I am going to Belarus - to Plotzk and Vitebzk - to help with Pesach programming for a week. We (myself and some of my classmates) leave on Thursday. While this is going to be an amazing experience, and I am incredibly excited, I am also weary of the fact that when I return we have 4 weeks to "get things done." This doesn't only apply to packing and school. We want to cherish every day we have in Israel, as we aren't sure of when we'll be back. Sure, I might be able to staff a Birthright trip in the future, but who knows when we'll come back as a family? Although this year has been difficult in some ways, it has been more rewarding than we could ever have imagined. We have grown as a family, and I have grown individually more in this year than in my whole life - spiritually, Jewishly, and personally.

We are excited to enjoy these last 6 weeks and take advantage of everything we are able to!

Shabbat Shalom!

Friday, March 28, 2008

Tabili Mayim!!!

* * * *

Stated exercise a
Quote the post about the trip to Belarus between "I am going to" and "Jewishly, and personally.", inclusive.

Material to process
* * * *

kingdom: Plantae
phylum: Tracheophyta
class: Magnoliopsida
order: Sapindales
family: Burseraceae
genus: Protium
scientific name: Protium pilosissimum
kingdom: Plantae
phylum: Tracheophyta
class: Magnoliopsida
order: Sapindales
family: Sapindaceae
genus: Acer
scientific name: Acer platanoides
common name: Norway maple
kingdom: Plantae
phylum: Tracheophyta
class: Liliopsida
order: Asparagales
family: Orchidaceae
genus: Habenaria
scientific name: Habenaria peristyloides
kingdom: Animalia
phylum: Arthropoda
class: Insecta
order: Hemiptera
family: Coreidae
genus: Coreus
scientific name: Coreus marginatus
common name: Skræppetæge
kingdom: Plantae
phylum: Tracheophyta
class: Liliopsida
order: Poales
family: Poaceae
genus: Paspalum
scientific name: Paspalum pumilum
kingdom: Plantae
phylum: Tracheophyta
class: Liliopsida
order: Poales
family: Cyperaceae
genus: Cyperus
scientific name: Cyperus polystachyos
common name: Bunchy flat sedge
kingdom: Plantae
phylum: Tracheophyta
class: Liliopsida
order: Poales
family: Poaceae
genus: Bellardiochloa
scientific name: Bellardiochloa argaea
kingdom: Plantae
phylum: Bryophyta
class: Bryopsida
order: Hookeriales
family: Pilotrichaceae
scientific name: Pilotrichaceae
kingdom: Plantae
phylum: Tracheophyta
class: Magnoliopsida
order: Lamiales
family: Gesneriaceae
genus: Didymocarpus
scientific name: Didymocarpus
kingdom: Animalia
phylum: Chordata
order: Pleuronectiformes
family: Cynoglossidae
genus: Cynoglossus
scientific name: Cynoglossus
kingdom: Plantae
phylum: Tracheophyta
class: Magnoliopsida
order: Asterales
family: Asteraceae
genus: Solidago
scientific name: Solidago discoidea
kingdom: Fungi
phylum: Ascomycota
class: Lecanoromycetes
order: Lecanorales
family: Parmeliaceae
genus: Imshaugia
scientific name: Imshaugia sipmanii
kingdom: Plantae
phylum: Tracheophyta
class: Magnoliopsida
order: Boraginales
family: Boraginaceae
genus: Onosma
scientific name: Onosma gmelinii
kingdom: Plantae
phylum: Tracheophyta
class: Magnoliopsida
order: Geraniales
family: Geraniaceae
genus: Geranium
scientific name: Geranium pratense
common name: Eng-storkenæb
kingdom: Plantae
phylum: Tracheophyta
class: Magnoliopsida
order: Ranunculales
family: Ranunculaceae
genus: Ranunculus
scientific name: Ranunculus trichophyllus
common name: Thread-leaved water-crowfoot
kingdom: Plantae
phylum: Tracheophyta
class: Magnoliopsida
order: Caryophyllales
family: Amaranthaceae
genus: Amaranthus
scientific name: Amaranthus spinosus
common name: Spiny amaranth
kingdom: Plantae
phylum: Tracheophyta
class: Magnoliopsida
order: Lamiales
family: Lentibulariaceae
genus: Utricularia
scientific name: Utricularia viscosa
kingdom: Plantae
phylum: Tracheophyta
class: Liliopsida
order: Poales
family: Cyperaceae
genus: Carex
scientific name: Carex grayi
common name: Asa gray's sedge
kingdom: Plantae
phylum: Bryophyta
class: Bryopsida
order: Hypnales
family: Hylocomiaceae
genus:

* * * *

Stated exercise b
Put the lines of the rows between the line holding "genus: Onosma" and the line holding "genus: Ranunculus", inclusive, into a JSON list of strings, one string per line, with blank lines left out.

Full solution a
I am going to Belarus - to Plotzk and Vitebzk - to help with Pesach programming for a week. We (myself and some of my classmates) leave on Thursday. While this is going to be an amazing experience, and I am incredibly excited, I am also weary of the fact that when I return we have 4 weeks to "get things done." This doesn't only apply to packing and school. We want to cherish every day we have in Israel, as we aren't sure of when we'll be back. Sure, I might be able to staff a Birthright trip in the future, but who knows when we'll come back as a family? Although this year has been difficult in some ways, it has been more rewarding than we could ever have imagined. We have grown as a family, and I have grown individually more in this year than in my whole life - spiritually, Jewishly, and personally.

Full solution b
[
  "genus: Onosma",
  "scientific name: Onosma gmelinii",
  "kingdom: Plantae",
  "phylum: Tracheophyta",
  "class: Magnoliopsida",
  "order: Geraniales",
  "family: Geraniaceae",
  "genus: Geranium",
  "scientific name: Geranium pratense",
  "common name: Eng-storkenæb",
  "kingdom: Plantae",
  "phylum: Tracheophyta",
  "class: Magnoliopsida",
  "order: Ranunculales",
  "family: Ranunculaceae",
  "genus: Ranunculus"
]